Cisco: Blackhole arrest cuts exploit-kit traffic, but don't let your guard down

Many packages are vying to take the popular kit's place, and security threats still abound, report says

Exploit kits of cybercrime tools fell into a big slump in the first half of this year after Russian authorities nabbed the alleged creator of the popular Blackhole kit, but users aren't necessarily safer.

Blackhole so dominated the shadowy market for exploit kits, or bundles of code for taking advantage of known software vulnerabilities, that the number of URL requests associated with exploit kits fell by 87 percent in the first half, according to the Cisco 2014 Midyear Security Report. The report was released on Tuesday during the Black Hat security conference in Las Vegas.

The report, which combines findings from Jan. 1 through June 30 by various security divisions of Cisco Systems, painted a fairly grim picture overall: One statistic, based on observations of 16 enterprise networks, showed that nearly 94 percent of them had Web traffic go to malware sites, the company said. The company's annual security report last December found that 100 percent of observed enterprises -- 30 enterprises, in that case -- had malware traffic. The report also found a marked increase in attacks against media companies.

Blackhole was linked to numerous cyber attacks until its alleged author, who used the nickname Paunch, was arrested last October. There were many exploit kits based on Blackhole, but activity around those has died down since Paunch's arrest. In the meantime, many different kits have been vying for hackers' attention, said Levi Gunder, a technical team leader at Cisco. Exploit-kit creators compete much like makers of any product do, on features (such as how many exploits are included) and customer service, he said.

"There will be a new market leader in the underground," Gunder said. "I think it's just a matter of time before another Blackhole ... emerges and claims dominance."

For the midyear report, Cisco's SourceFire Vulnerability Research Team (VRT) analyzed URL requests on the Internet to determine if the code that generated them came from a known exploit kit. The sharp decline in exploit kit identifications may not mean less malware is out there, Gunder warned. For one thing, some kits are harder to recognize than others. For example, the Sweet Orange kit uses a new pattern every day to create URLs for the rogue pages where it sends victims. "It's very difficult to track from the typical indicators we've used in the past," he said.
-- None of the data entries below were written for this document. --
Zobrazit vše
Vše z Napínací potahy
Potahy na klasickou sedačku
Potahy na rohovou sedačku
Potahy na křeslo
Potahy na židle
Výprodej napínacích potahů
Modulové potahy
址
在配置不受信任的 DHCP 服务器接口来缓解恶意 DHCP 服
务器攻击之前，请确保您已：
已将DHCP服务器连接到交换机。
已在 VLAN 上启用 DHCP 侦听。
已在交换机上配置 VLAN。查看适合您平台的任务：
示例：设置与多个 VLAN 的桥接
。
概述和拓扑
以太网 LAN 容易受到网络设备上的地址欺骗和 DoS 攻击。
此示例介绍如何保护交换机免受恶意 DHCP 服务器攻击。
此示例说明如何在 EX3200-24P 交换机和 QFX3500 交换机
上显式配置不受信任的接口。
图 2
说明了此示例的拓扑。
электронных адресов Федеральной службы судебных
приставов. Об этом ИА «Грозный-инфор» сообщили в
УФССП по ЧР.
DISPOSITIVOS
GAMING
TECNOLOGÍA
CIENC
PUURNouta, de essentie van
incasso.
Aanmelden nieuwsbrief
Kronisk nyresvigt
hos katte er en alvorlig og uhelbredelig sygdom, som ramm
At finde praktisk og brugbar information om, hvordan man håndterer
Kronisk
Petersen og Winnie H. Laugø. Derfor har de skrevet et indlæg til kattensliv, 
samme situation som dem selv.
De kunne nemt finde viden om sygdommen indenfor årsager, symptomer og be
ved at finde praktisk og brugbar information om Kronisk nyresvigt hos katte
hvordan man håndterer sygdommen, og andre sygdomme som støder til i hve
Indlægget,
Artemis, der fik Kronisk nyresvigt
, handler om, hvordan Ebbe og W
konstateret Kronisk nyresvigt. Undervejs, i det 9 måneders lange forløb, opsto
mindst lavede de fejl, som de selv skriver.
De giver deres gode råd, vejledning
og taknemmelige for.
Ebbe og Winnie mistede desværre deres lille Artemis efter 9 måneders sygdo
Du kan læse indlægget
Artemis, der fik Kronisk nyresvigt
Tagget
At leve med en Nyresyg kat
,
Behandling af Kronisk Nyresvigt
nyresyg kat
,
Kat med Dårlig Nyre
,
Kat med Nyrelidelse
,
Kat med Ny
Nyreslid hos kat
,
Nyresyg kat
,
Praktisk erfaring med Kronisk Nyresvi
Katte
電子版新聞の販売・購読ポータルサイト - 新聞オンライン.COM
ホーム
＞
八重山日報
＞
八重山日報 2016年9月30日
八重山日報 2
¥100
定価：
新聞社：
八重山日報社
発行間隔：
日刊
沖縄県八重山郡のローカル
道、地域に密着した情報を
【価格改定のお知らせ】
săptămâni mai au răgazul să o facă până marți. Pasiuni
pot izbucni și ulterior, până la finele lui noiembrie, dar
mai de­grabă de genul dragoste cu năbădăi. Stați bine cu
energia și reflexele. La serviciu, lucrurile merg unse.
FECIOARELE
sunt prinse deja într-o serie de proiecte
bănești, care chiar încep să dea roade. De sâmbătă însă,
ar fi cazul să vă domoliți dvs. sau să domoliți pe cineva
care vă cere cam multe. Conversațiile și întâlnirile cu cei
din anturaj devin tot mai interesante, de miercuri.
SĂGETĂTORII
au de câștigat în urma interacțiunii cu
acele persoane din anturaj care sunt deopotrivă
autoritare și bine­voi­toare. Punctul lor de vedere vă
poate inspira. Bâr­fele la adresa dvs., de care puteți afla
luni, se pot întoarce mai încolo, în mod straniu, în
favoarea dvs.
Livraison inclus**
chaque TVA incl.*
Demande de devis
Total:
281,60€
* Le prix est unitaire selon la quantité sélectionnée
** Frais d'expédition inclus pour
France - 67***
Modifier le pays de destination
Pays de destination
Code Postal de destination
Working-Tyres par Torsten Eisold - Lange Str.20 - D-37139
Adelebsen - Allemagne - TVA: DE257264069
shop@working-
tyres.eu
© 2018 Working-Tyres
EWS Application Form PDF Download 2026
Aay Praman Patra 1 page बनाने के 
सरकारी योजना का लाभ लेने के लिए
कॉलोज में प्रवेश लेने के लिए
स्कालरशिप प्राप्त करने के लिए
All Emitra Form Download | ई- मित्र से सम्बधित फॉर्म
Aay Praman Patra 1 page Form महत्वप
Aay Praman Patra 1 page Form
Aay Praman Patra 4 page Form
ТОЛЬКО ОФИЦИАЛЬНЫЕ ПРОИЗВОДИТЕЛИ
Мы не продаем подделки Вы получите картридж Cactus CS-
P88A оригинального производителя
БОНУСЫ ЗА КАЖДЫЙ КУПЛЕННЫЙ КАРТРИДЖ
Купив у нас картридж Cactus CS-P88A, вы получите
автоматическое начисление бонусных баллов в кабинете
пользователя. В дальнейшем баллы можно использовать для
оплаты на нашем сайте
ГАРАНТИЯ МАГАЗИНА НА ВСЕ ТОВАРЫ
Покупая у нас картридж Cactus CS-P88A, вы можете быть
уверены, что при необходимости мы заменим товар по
Web users frequently get redirected to malware sites by code built into online display ads, which can hijack a browser even if the user never clicks on the malicious ad, Gunder said. Often, the bad site appears briefly as a blank white page. But in the meantime, it will load malware on the user's system that can do just about anything if the computer doesn't have up-to-date protections installed, he said.

Between 5 percent and 10 percent of all enterprise Web traffic involves so-called malvertising, judging by results from Cisco's CWS (Cloud Web Security) service. CWS analyzes all Web requests from customers around the world who want their traffic monitored for security reasons. CWS looked at 2 billion to 3 billion Web requests, Gunder said.

"This stuff is just rampant," he said. Purveyors of malicious ads buy their way onto legitimate sites through the same exchanges that distribute ordinary ads, paying to have their spots appear every few times the page is shown to a user, Gunder said. The exchanges try to prevent this, but it's hard because there's nothing malicious about the ads themselves, just the URLs that they send visitors to.

"What the evidence shows to date is, they have not been very successful in doing that," he said.

When hackers look for ways to attack, they usually go after Java, especially older versions of the architecture. Of all the indicators that computers had been compromised in the first half of the year, 93 percent pointed to a Java vulnerability, Cisco found. That was up from 91 percent in the previous six months.

Java is the target of choice because so many consumers and businesses use it, especially in browsers, and most don't update it when they need to, Gunder said. Those who do will get redirected to malicious sites just like anyone else, but their systems won't be compromised.

While updating Java is easy for consumers as long as they notice alerts of new versions, it can be more complicated for enterprises, Gunder said. They may have built complex and critical applications based on Java and can't quickly modify that code to run on the new version. It may take six months just to draft a migration plan, while more Java updates in response to new threats are likely to come in the meantime, he said. To help mitigate the dangers, Gunder advised enterprises to closely watch the Web traffic exiting their networks for evidence of exploitation.